AIM OF THE EXERCISE: Word for word, retype the entire listing.

RECORDS PROVIDED:
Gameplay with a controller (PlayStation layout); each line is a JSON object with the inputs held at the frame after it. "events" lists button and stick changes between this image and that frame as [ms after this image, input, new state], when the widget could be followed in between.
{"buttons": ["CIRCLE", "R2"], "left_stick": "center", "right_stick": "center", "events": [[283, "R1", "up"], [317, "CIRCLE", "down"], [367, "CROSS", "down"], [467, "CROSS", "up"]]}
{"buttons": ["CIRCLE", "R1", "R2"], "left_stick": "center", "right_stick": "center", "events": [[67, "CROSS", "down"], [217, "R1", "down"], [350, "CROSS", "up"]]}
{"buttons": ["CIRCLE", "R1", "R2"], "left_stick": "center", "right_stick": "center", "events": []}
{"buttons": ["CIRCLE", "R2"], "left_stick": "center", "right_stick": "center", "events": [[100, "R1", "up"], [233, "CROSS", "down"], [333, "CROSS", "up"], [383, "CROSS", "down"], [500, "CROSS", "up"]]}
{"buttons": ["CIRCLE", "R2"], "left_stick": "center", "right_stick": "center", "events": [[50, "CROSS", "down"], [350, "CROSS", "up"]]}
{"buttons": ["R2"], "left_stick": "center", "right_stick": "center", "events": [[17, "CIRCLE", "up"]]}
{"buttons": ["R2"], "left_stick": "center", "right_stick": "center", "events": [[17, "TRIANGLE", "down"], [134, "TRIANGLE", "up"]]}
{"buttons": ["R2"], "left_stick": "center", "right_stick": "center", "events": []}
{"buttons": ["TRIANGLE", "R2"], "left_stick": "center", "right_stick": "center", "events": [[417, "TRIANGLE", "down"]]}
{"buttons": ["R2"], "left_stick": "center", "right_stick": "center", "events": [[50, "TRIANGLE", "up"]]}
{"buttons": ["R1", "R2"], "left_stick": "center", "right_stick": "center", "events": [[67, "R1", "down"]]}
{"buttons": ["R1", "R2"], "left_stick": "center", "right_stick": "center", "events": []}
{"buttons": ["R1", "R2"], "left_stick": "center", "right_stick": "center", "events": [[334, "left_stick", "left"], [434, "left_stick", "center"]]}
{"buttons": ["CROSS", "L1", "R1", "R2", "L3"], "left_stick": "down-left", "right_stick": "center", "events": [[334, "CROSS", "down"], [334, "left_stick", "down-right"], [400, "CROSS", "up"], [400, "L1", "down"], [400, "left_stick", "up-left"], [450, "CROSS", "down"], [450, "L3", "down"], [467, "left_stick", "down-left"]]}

SOLUTION FOR THIS TASK:
Gameplay with a controller (PlayStation layout); each line is a JSON object with the inputs held at the frame after it. "events" lists button and stick changes between this image and that frame as [ms after this image, input, new state], when the widget could be followed in between.
{"buttons": ["CIRCLE", "R2"], "left_stick": "center", "right_stick": "center", "events": [[283, "R1", "up"], [317, "CIRCLE", "down"], [367, "CROSS", "down"], [467, "CROSS", "up"]]}
{"buttons": ["CIRCLE", "R1", "R2"], "left_stick": "center", "right_stick": "center", "events": [[67, "CROSS", "down"], [217, "R1", "down"], [350, "CROSS", "up"]]}
{"buttons": ["CIRCLE", "R1", "R2"], "left_stick": "center", "right_stick": "center", "events": []}
{"buttons": ["CIRCLE", "R2"], "left_stick": "center", "right_stick": "center", "events": [[100, "R1", "up"], [233, "CROSS", "down"], [333, "CROSS", "up"], [383, "CROSS", "down"], [500, "CROSS", "up"]]}
{"buttons": ["CIRCLE", "R2"], "left_stick": "center", "right_stick": "center", "events": [[50, "CROSS", "down"], [350, "CROSS", "up"]]}
{"buttons": ["R2"], "left_stick": "center", "right_stick": "center", "events": [[17, "CIRCLE", "up"]]}
{"buttons": ["R2"], "left_stick": "center", "right_stick": "center", "events": [[17, "TRIANGLE", "down"], [134, "TRIANGLE", "up"]]}
{"buttons": ["R2"], "left_stick": "center", "right_stick": "center", "events": []}
{"buttons": ["TRIANGLE", "R2"], "left_stick": "center", "right_stick": "center", "events": [[417, "TRIANGLE", "down"]]}
{"buttons": ["R2"], "left_stick": "center", "right_stick": "center", "events": [[50, "TRIANGLE", "up"]]}
{"buttons": ["R1", "R2"], "left_stick": "center", "right_stick": "center", "events": [[67, "R1", "down"]]}
{"buttons": ["R1", "R2"], "left_stick": "center", "right_stick": "center", "events": []}
{"buttons": ["R1", "R2"], "left_stick": "center", "right_stick": "center", "events": [[334, "left_stick", "left"], [434, "left_stick", "center"]]}
{"buttons": ["CROSS", "L1", "R1", "R2", "L3"], "left_stick": "down-left", "right_stick": "center", "events": [[334, "CROSS", "down"], [334, "left_stick", "down-right"], [400, "CROSS", "up"], [400, "L1", "down"], [400, "left_stick", "up-left"], [450, "CROSS", "down"], [450, "L3", "down"], [467, "left_stick", "down-left"]]}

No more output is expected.